Überzählige Finger und Zehen (Polydaktylie)

An der Hand sind Doppelungen von Daumen am häufigsten, an den Füßen Doppelungen von Kleinzehen, gefolgt von Großzehendoppelungen. 
Die Operation besteht in den meisten Fällen nicht aus einer einfachen Amputation. Außer bei den flottierenden Doppelungen sind zusätzlich immer Band- und Gelenkrekonstruktionen sowie Knochenverschmälerungen nötig.

Daumendoppelung

Bei einfachen Doppelungen kann durch Entfernen des schlechter entwickelten Daumens ein normaler Daumen geschaffen werden. Häufig verlaufen zusätzlich die Sehnen falsch und die Knochen sind deformiert. Für einen bestmöglichen Daumen müssen diese beim ersten Eingriff mit korrigiert werden, um einen geraden, stabilen und gut einsetzbaren Daumen zu schaffen. Kontrollen im Wachstum sind wichtig, um spätere Veränderungen zu erfassen und früh korrigieren zu können.
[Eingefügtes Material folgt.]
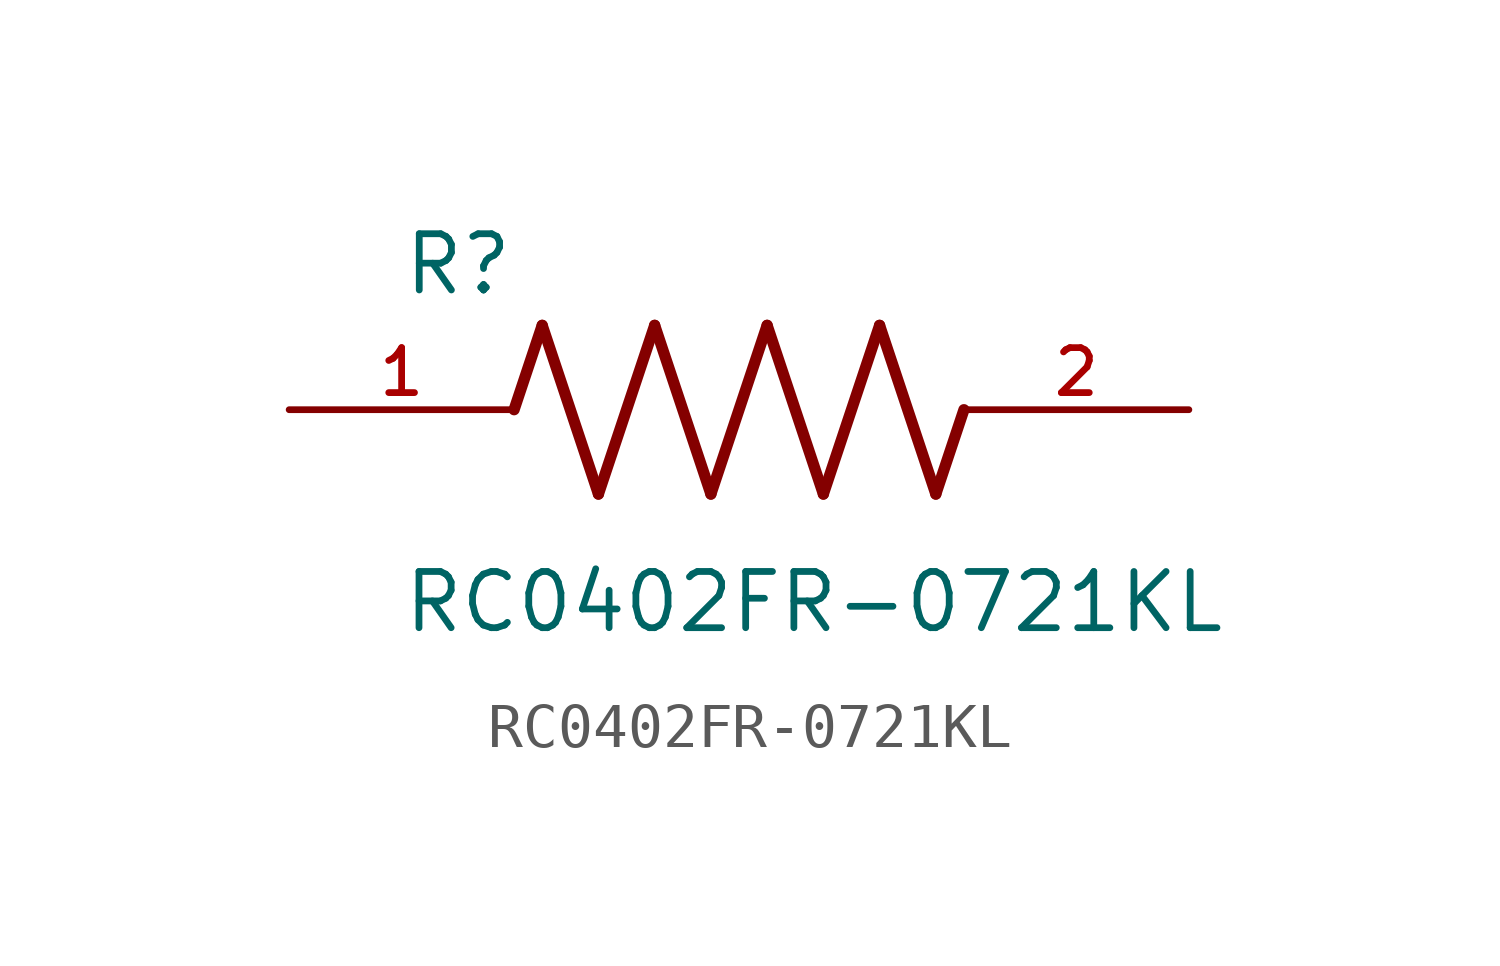
<source format=kicad_sym>
(kicad_symbol_lib
  (version 20211014)
  (generator kicad_symbol_editor)
  (symbol "RC0402FR-0721KL"
    (pin_names
      (offset 1.016))
    (property "Reference" "R"
      (at -7.624 2.541 0)
      (effects (font (size 1.27 1.27)) (justify bottom left)))
    (property "Value" "RC0402FR-0721KL"
      (at -7.63 -5.087 0)
      (effects (font (size 1.27 1.27)) (justify bottom left)))
    (symbol "RC0402FR-0721KL_0_0"
      (polyline (pts (xy -5.08 0.0) (xy -4.445 1.905)) (stroke (width 0.254)))
      (polyline (pts (xy -4.445 1.905) (xy -3.175 -1.905)) (stroke (width 0.254)))
      (polyline (pts (xy -3.175 -1.905) (xy -1.905 1.905)) (stroke (width 0.254)))
      (polyline (pts (xy -1.905 1.905) (xy -0.635 -1.905)) (stroke (width 0.254)))
      (polyline (pts (xy -0.635 -1.905) (xy 0.635 1.905)) (stroke (width 0.254)))
      (polyline (pts (xy 0.635 1.905) (xy 1.905 -1.905)) (stroke (width 0.254)))
      (polyline (pts (xy 1.905 -1.905) (xy 3.175 1.905)) (stroke (width 0.254)))
      (polyline (pts (xy 3.175 1.905) (xy 4.445 -1.905)) (stroke (width 0.254)))
      (polyline (pts (xy 4.445 -1.905) (xy 5.08 0.0)) (stroke (width 0.254)))
      (pin passive line (at -10.16 0.0 0) (length 5.08) (name "~" (effects (font (size 1.016 1.016)))) (number "1" (effects (font (size 1.016 1.016)))))
      (pin passive line (at 10.16 0.0 180.0) (length 5.08) (name "~" (effects (font (size 1.016 1.016)))) (number "2" (effects (font (size 1.016 1.016))))))))
</source>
Der Eingriff ist im 2. Lebensjahr zu empfehlen. 

Kleinfingerdoppelung

Sie ist meistens nicht kompliziert aufgebaut und daher gut zu korrigieren. Oft liegt die Doppelung als flottierender Anhängsel vor oder als Doppelung auf Grundgelenkshöhe.

Mittige Doppelung (zentrale Polysyndaktylie)

Bei ihnen ist der Ringfinger gedoppelt. Die gedoppelten Ringfinger sind miteinander und mit dem Mittelfinger verschmolzen (Syndaktylie). In der schwereren Form ist die Doppelung knöchern auf Grundgelenkshöhe mit dem Mittelfinger verbunden. Sie sind wegen zusätzlicher Knochendeformierungen, Gelenksteifen und atypischer Sehnenverläufe am schwierigsten zu behandeln. Wachstumskontrollen in größeren Abständen sind erforderlich, weil im Wachstum weitere Probleme wie Wachstumsstörungen oder Achsfehlstellungen auftreten können.

Kleinzehendoppelung

Bei den Kleinzehendoppelungen sind beide Kleinzehen verändert und verkürzt. Die Doppelung kann auch den Mittelfußknochen betreffen. Man entfernt die schlechter entwickelte Zehe, um breite Vorfüße und später Druckstellen in festem Schuhwerk zu verhindern. Diesen Eingriff kann man vor dem Laufen lernen durchführen aber auch danach. Die Operation verschlechtert das gerade erlernte Laufen nicht.

Großzehendoppelung

Sie ist am häufigsten auf Grundgelenkshöhe gedoppelt. Wieder entfernt man die schlechter entwickelte der beiden Zehen. Der erste Mittelfußknochen kann zusätzlich verkürzt sein und ein atypische bogenförmige Wachstumsfuge aufweisen (Deltaphalanx). In diesem Fall muss der 1. Mittelfußknochen begradigt und die atypische Wachstumsfuge reseziert werden, um das Längenwachstum zu verbessern.